Back then, giving cash or vouchers to millions of farmers living all over India seemed like an impossible task fraught with the potential for corruption. So the government paid subsidies to fertilizer companies, who agreed to sell for less than the cost of production, at prices set by the government.

The subsidies were designed to make up the difference between the production price and sale price—and to give the producers a 12% after-tax return on any equity investment.

Fertilizer manufacturing companies sprang up around the country. Nagarjuna Fertilizers & Chemicals Ltd. became one of the most profitable publicly listed companies in India.

In 1991, with the cost of the subsidy weighing heavily on India's finances, Manmohan Singh, then finance minister and now prime minister, pushed to eliminate it. Most fertilizer companies lobbied fiercely to retain the program. Many legislators also resisted ending the subsidy, fearing a backlash from farmers.

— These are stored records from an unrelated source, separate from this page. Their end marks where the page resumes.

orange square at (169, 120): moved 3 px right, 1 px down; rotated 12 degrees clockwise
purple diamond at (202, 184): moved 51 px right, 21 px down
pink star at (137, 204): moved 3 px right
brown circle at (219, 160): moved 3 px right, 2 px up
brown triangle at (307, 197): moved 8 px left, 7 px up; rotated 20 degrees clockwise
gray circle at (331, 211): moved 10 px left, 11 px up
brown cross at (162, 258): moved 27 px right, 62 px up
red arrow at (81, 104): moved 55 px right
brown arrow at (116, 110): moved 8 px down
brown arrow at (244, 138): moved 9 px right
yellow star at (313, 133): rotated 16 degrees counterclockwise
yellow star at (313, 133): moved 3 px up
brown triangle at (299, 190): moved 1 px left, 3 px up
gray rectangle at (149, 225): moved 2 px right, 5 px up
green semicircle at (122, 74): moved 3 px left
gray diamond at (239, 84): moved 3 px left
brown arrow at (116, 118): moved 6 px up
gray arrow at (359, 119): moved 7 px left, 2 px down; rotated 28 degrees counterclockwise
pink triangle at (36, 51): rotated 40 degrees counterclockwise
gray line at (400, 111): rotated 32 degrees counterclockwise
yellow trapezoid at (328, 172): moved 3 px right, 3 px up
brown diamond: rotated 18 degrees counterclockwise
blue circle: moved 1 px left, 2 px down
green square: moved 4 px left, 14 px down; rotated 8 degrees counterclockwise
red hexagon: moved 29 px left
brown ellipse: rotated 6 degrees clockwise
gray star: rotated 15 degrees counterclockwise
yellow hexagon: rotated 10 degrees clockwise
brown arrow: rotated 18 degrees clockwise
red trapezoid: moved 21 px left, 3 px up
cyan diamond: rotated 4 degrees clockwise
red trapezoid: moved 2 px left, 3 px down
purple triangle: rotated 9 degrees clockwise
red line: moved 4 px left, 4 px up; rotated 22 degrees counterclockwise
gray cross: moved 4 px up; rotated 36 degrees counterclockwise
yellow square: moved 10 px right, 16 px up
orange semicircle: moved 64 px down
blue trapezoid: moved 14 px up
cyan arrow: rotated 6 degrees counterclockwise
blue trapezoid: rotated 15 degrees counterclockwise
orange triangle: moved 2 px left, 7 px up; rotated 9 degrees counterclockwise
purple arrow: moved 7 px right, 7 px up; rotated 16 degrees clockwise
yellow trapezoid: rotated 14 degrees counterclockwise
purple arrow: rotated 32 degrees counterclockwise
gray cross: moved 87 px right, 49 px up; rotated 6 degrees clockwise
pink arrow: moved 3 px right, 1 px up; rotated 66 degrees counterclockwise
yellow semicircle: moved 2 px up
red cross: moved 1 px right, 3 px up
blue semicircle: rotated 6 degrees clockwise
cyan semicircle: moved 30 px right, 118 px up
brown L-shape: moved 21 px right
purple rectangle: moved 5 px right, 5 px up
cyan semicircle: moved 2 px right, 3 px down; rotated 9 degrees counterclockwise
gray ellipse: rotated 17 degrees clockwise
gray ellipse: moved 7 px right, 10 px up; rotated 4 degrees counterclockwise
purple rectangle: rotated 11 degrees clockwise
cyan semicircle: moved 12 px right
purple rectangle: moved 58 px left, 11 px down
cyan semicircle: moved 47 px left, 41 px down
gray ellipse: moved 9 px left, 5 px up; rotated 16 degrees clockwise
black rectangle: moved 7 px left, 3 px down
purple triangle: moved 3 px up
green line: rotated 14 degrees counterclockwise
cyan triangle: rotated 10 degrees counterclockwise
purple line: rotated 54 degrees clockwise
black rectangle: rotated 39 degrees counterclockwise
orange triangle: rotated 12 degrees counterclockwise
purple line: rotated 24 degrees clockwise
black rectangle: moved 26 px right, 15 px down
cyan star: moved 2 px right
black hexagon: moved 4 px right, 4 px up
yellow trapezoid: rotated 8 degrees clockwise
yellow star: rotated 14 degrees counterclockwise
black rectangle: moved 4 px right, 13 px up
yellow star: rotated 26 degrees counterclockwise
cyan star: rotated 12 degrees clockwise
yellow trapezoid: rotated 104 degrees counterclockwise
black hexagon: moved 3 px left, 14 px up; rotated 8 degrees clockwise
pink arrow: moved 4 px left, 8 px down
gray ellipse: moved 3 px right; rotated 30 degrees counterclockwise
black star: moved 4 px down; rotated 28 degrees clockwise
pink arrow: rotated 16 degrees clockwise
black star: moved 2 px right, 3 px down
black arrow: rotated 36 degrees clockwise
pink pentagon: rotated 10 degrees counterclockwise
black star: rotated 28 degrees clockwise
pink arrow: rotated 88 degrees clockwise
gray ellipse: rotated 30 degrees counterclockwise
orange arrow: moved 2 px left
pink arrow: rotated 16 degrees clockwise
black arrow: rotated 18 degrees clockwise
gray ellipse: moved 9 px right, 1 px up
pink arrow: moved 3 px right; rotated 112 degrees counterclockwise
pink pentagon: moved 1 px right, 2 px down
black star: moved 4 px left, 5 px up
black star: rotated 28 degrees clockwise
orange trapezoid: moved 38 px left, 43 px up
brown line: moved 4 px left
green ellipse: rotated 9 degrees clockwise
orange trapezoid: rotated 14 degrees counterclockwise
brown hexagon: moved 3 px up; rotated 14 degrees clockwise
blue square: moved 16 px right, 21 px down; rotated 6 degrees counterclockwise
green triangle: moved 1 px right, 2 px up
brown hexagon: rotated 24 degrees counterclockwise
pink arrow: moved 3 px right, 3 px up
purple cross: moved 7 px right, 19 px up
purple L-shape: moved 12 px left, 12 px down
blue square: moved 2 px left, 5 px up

"The business interests lobbied and the business interests prevailed," says Ashok Gulati, the director in Asia of the International Food Policy Research Institute, a Washington-based think tank, who was involved in the policy discussions at the time. A last-minute compromise eliminated the subsidy on all fertilizers except for urea.

"That's when the imbalanced use of fertilizers began," says Pratap Narayan, ex-director general of the industry group, the Fertilizer Association of India.

Or at least that's what Socrates said just before he hit the hemlock.